## PROBLEM STATEMENT
Count the lines in the data below that contain the string "name", treating uppercase and lowercase letters as different. Give only the number.

----- INPUT -----

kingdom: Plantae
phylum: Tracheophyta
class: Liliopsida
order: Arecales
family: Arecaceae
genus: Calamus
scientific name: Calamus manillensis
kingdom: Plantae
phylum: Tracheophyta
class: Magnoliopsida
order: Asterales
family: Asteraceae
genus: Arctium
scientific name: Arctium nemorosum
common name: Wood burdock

-----
----- INPUT -----

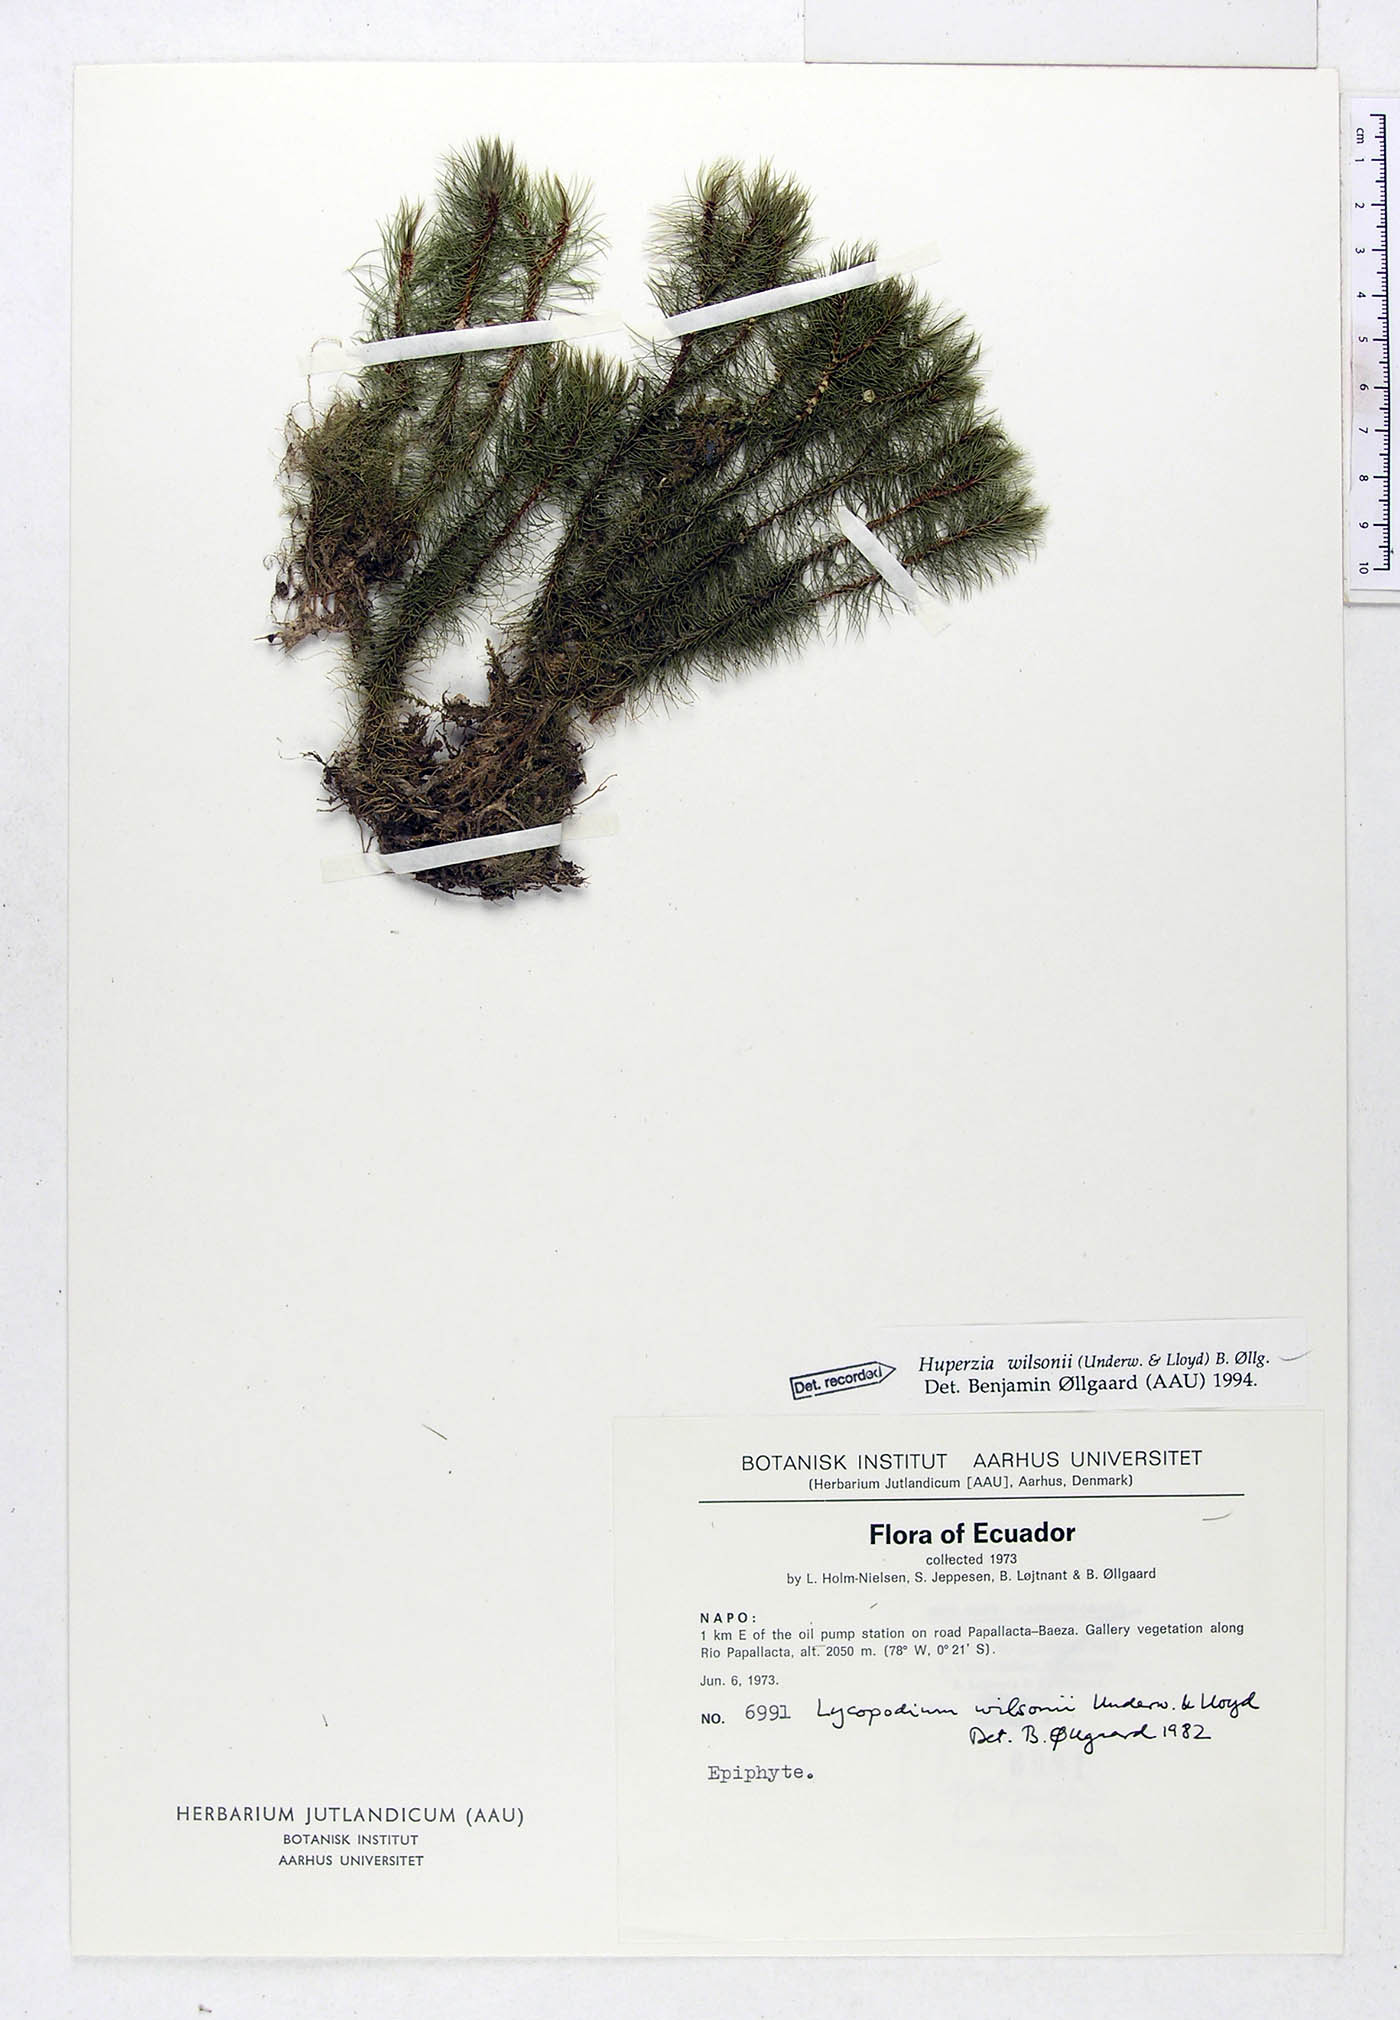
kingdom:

-----
----- INPUT -----

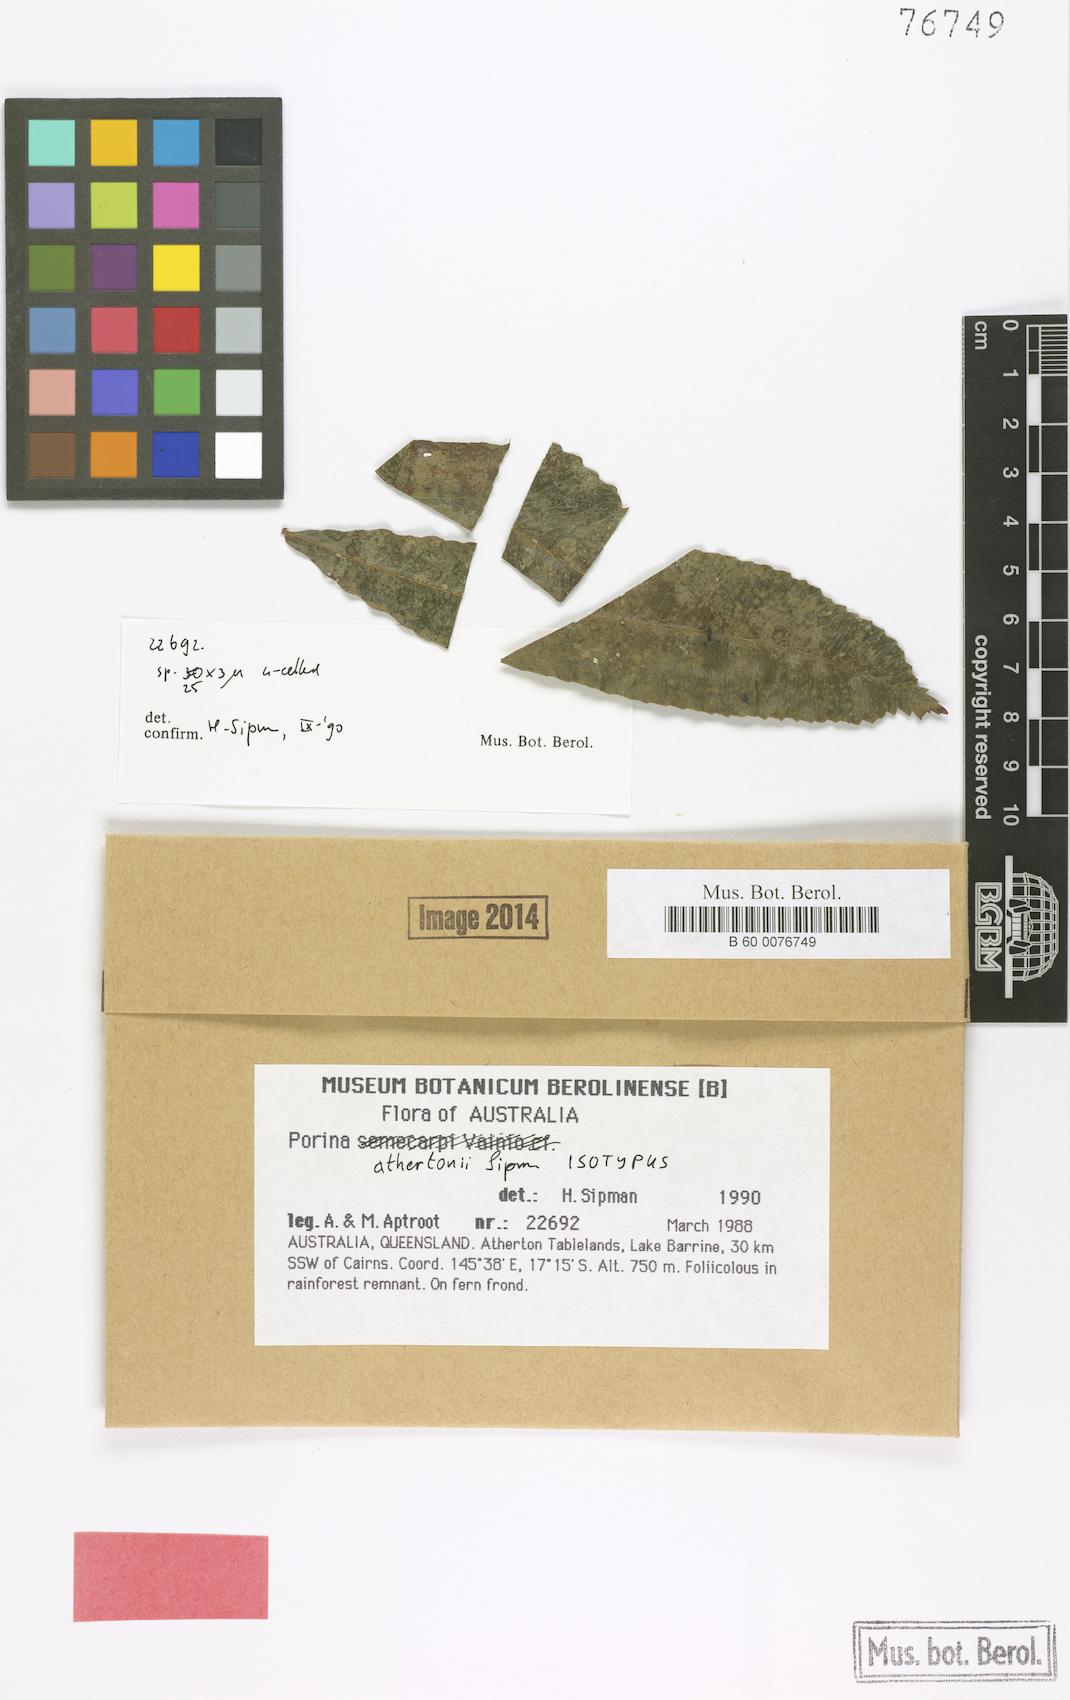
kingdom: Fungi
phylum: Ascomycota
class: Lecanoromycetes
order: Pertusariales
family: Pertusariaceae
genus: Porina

-----

## WRITTEN SOLUTION
3